Jetzt beginnen Lew und sein Kumpel mit einer professionell orchestrierten Jagd auf Anton Quint. Da ein Mord zu viel Aufsehen erregen würde – zumindest noch im Jahr 2016! -, machen die beiden ihm das Leben zur Hölle. Es fängt mit zwei randalierenden und scheinbar saufenden Schauspielern in der Wohnung unter Quint an, die der jungen Familie mit Säugling keine ruhige Minute mehr gönnen. Als Quint das professionell und fast gelassen erträgt, wird die Dosis erhöht und mit herabsetzenden Artikeln in anderen Zeitungen und in (a)sozialen Medien angereichert. Ziel ist nicht der Selbstmord, sondern die Auswanderung Quints, da er dann als vom Westen gesteuerter weil bezahlter Schreiberling denunziert werden kann.

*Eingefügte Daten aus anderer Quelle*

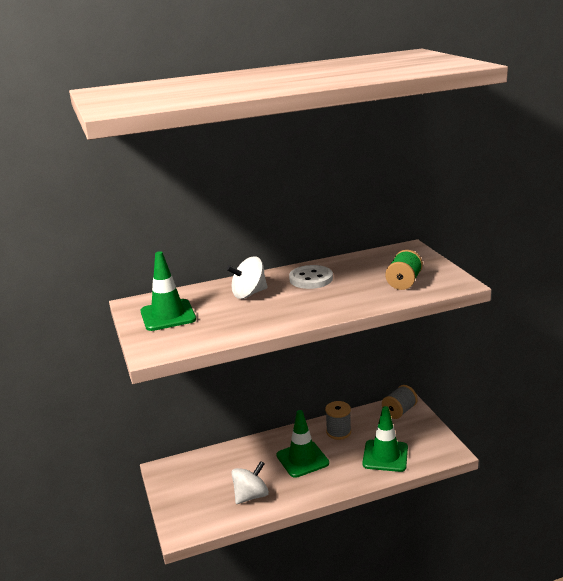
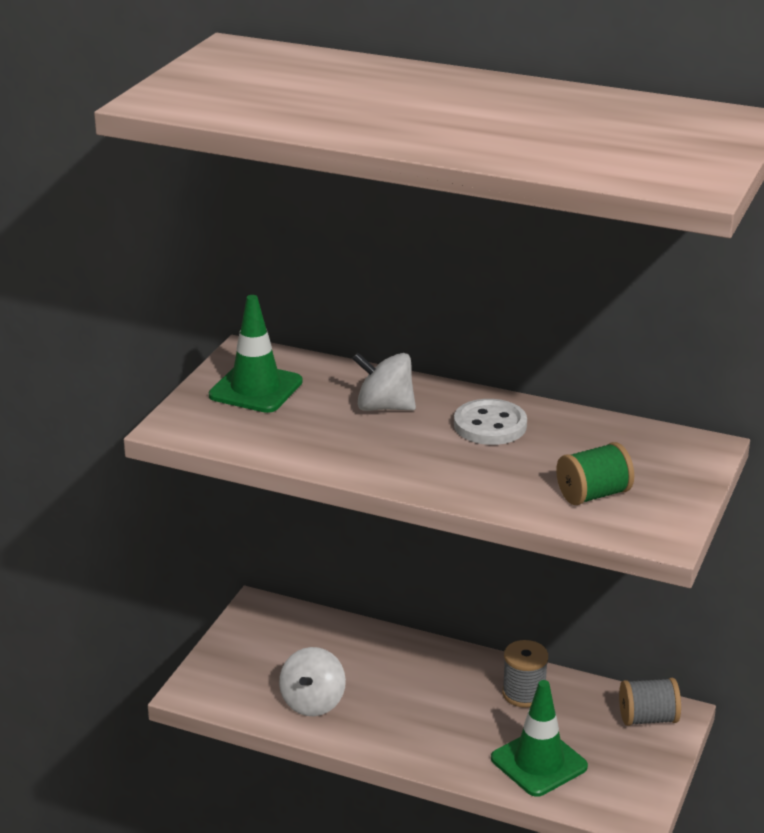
camera: 40 degrees right, 5 degrees up
(251, 496) = (313, 702): white spinning top -> white spinning top turned 105 degrees clockwise
(302, 459) = (429, 699): green traffic cone -> none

Wir wollen hier nicht all die Gemeinheiten und Schweinereien im wahrsten Sinne des Wortes aufführen, die sich die beiden einfallen lassen, doch am Ende haben sie sich verschätzt, und Quint wird doch noch gewalttätig. Doch Lew quält nicht sein schlechtes Gewissen wegen seiner Skrupellosigkeit, sondern nur der Ärger seines Chefs wegen des ungeplanten Endes der Aktion. Die Geschichte endet dann aus Lews Sicht mit einem Happy End, weil er seine stille Geliebte endlich ins Bett ziehen kann und in Moskau wieder akzeptiert wird. Der nächste Auftrag kommt bestimmt. Gerade dieses scheinbar zynische Ende ist in Wahrheit bitterböse Satire, denn schon im Moskau von 2016 ist der Begriff „Moral“ verboten und es gilt ausschließlich das Recht des Stärkeren. Und wer dagegen anschreiben will, ist nichts anderes als ein lebensmüder Idealist.
Filipenko hat in diesem Buch mit satirischer Schärfe die bodenlose Skrupellosigkeit der heutigen russischen Gesellschaft auf den Punkt gebracht. Allein in dem Journalisten Anton Quint glimmt so etwas wie Verantwortung und Zukunftshoffnung. Formal ist das alles in einen musikalischen Rahmen eingebunden, der jeder Episode das entsprechende Tempo und eine passende Phrasierung verleiht. Vor allem den Pausen und deren – mal wohltuende, mal drohende – Wirkung widmet Filipenko seine Aufmerksamkeit und macht sie sogar zum textlichen Gegenstand.
Der Präsident schwebt bei Filipenko in unerreichbaren Höhen, und seine Anziehungskraft lässt die Höflinge in aufgeregter Erwartung größten pekuniären Glücks um ihn kreisen. Die hoffnungslose Bösartigkeit dieser Gesellschaft lastet Filipenko nicht explizit ihm an, obwohl dieser Vorwurf sich sozusagen als „basso continuo“ durch den ganzen Roman zieht. Doch auf die Idee eines brutalen Kriegs gegen ein „Brudervolk“ ist dieser Präsident im Roman noch nicht gekommen.
Das Buch ist im Diogenes-Verlag erschienen, umfasst 278 Seiten und kostet 23 Euro.